German Chancellor Angela Merkel was one of the first to defend the project after President Nicolas Sarkozy said that the program was “a major strategic target.” Italian Prime Minister Romano Prodi said it was of “fundamental importance” to the EU.
``Germany and France want this project,'' German Chancellor Angela Merkel said at a news conference in Berlin after talks with French President Nicholas Sarkozy. ``We have agreed that we don't want to put it off. We're deeply convinced that Europe needs this system.''
The UK can vote against the project but because it fails a threshold (0.03% threshold which would trigger the unanimity procedure ) for size of budget cannot veto it. Thank God. This approval is a good thing - even if it brings road pricing closer.
Washington's declared space doctrine is now set on maintaining dominance of the sector and also wants to deny the use of space assets by its competitors / adversaries. The US is reluctant when it comes to cooperating and sharing its advanced space technology (or any other) with other nations, even in the case of its European allies - a situation that has pushed other space-faring nations to cooperate among themselves.

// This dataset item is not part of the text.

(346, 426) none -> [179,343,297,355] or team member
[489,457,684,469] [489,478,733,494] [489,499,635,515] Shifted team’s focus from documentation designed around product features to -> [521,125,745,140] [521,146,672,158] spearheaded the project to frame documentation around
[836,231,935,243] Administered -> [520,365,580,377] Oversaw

As a direct consequence China and India are now seeking to challenge Washington's dominance of the launch industry as well as emerge as low-cost competitors in the manufacturing of satellites for the would-be space powers.
In September, India sent a spy satellite into orbit on behalf of Israel (who also participate in Galileo) , a traditional client of the US launch industry. A few months earlier, New Delhi put Italy's Agile satellite into orbit. In May, Beijing succeeded in launching a Chinese-manufactured communications satellite (NIGCOMSAT-1, aboard a Long March 3B rocket, ) into orbit on behalf of Nigeria from the Xichang space center in southwestern Sichuan province, (another symbol of China's broad network of economic relations with Africa) and a similar satellite is expected to be launched on behalf of South Africa and Brazil.
Nigeria hopes to sell communications bands to neighboring African countries and will operate the satellite from Abuja where they will offer services to Africa and parts of the Middle East and southern Europe. (Typical cost of internet access in East Africa is $200 to $300 a month !)See plans for undersea cable here.
It's a changing world and the dunderheads at Westminster haven't woken up to it yet.